___ Passage shown ___

The Feed Sector Needs To Step Up Sustainability Commitment When Sourcing Palm Oil: Study Shows

With growing concerns about climate change and biodiversity loss, there is an urgent need for agricultural commodities to be produced sustainably.

When it comes to sourcing certified sustainable palm oil, there is still much room for improvement in the animal feed sector.

In 2020, only 3% of the 1.9 million metric tonnes of Palm Kernel Expeller (PKE) used in the European feed sector were covered by RSPO Credits and RSPO Independent Smallholder Credits, with no physical certified-sustainable PKE material used.

In a recent webinar hosted by the Roundtable on Sustainable Palm Oil (RSPO), the non-profit Environmental Action Germany (Deutsche Umwelthilfe – DUH) presented its Feed Radar report on the engagement and challenges of the feed supply chain, including 18 retailers and wholesalers in Germany.

___ Given records ___

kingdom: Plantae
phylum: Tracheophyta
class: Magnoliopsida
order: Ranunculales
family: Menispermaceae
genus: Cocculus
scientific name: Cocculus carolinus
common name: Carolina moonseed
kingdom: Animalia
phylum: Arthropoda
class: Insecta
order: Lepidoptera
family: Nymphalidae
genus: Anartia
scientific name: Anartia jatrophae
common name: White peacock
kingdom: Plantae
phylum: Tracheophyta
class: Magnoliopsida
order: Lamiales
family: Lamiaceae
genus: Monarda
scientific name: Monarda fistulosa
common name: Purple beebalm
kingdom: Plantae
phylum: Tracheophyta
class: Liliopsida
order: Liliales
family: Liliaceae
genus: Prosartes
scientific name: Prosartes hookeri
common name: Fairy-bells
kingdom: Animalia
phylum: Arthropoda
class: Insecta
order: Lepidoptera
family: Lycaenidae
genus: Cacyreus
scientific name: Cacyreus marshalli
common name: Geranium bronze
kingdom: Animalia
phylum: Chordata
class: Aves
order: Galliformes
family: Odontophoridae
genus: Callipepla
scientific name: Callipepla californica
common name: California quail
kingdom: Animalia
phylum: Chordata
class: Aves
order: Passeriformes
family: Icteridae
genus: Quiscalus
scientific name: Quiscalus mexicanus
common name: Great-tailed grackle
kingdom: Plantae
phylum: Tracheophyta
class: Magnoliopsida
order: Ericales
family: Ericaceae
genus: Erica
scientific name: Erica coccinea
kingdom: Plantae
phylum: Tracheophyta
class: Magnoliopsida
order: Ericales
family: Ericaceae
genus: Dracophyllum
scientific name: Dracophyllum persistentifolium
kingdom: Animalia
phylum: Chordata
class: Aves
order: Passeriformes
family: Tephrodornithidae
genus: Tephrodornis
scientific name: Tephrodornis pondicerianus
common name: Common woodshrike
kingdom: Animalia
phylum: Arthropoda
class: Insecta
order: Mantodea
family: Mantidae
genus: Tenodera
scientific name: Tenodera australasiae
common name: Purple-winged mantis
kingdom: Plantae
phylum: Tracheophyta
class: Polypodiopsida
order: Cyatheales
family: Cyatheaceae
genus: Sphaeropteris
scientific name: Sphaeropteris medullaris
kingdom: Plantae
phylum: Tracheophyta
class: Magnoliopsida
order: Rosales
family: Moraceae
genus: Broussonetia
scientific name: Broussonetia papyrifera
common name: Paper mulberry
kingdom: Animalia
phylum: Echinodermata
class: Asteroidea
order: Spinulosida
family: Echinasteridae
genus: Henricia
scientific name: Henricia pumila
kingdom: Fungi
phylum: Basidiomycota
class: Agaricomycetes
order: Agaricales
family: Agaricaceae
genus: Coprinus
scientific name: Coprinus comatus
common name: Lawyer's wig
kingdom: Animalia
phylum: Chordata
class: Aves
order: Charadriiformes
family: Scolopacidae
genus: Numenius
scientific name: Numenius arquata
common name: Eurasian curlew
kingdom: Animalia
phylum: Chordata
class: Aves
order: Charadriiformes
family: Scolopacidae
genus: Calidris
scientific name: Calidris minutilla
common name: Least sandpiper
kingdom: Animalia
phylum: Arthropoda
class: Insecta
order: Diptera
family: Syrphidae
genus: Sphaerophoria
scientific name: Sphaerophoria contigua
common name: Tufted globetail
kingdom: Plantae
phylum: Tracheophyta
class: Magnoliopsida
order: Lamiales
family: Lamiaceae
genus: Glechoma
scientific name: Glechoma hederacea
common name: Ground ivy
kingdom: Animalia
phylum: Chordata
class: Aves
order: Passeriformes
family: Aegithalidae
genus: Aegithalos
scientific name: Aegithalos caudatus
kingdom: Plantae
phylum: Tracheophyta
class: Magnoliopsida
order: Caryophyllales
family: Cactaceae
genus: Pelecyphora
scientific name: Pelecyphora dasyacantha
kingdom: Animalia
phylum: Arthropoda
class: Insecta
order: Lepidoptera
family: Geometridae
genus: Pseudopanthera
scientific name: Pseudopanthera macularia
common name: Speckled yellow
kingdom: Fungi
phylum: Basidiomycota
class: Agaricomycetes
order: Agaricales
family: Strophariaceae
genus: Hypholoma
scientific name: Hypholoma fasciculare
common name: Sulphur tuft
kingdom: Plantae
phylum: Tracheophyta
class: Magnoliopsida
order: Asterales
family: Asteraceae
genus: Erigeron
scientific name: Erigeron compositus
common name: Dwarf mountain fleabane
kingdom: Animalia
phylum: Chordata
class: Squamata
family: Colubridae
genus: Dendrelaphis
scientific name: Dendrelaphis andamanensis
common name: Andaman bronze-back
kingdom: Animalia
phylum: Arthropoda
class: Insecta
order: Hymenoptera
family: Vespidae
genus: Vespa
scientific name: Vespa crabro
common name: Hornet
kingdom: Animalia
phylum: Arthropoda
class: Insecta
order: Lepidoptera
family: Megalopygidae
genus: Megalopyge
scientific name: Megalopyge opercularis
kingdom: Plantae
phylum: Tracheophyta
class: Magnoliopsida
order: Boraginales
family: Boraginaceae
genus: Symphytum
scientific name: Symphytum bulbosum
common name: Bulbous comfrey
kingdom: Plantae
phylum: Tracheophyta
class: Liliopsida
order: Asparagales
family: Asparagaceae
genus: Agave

___

## What to work on:
1: Give the part of the palm oil article that begins at "In 2020, only" and stops after "PKE material used.", changing "European" to "EU".
2: Go on with the palm oil article past its last sentence.
None of the listing is needed.

## Task-by-task answers:
1:
In 2020, only 3% of the 1.9 million metric tonnes of Palm Kernel Expeller (PKE) used in the EU feed sector were covered by RSPO Credits and RSPO Independent Smallholder Credits, with no physical certified-sustainable PKE material used.

2:
The animal feed sector has the third-largest share of Germany’s palm oil consumption, after the energy and food sectors.

Since 2017, the sector has lagged behind a target set by the German government in 2014, to voluntarily switch to 100% sustainable, deforestation-free palm oil by 2020.

While 90% of palm oil used as an ingredient in foods is sourced from certified plantations, the share of certified sustainable palm oil in animal feed is only 25%.

Sourcing sustainable palm oil ingredients is more challenging in the animal feed sector, for several reasons.

Since feed products do not end up on the consumer’s plate, the ingredients in animal feed receive less scrutiny and, therefore, have less visibility.

Secondly, palm oil ingredients are not among the most-used commodities in feed, so companies often focus on sustainability efforts elsewhere – for example, soy.

Additionally, as the feed sector is an entirely separate supply chain, retailers must engage different suppliers in the sustainability dialogue.

At the webinar, RSPO member and German retailer Lidl described its commitment to sourcing certified sustainable palm oil in its feed supply chain.

The retailer first determined the palm oil usage and footprint in its supply chain.

To reduce the environmental impact of meat, the retailer promotes alternatives, such as meat and dairy substitutes, made from raw vegetable materials.

Where palm oil is used in animal feed, it is fully compensated with RSPO Independent Smallholder Credits.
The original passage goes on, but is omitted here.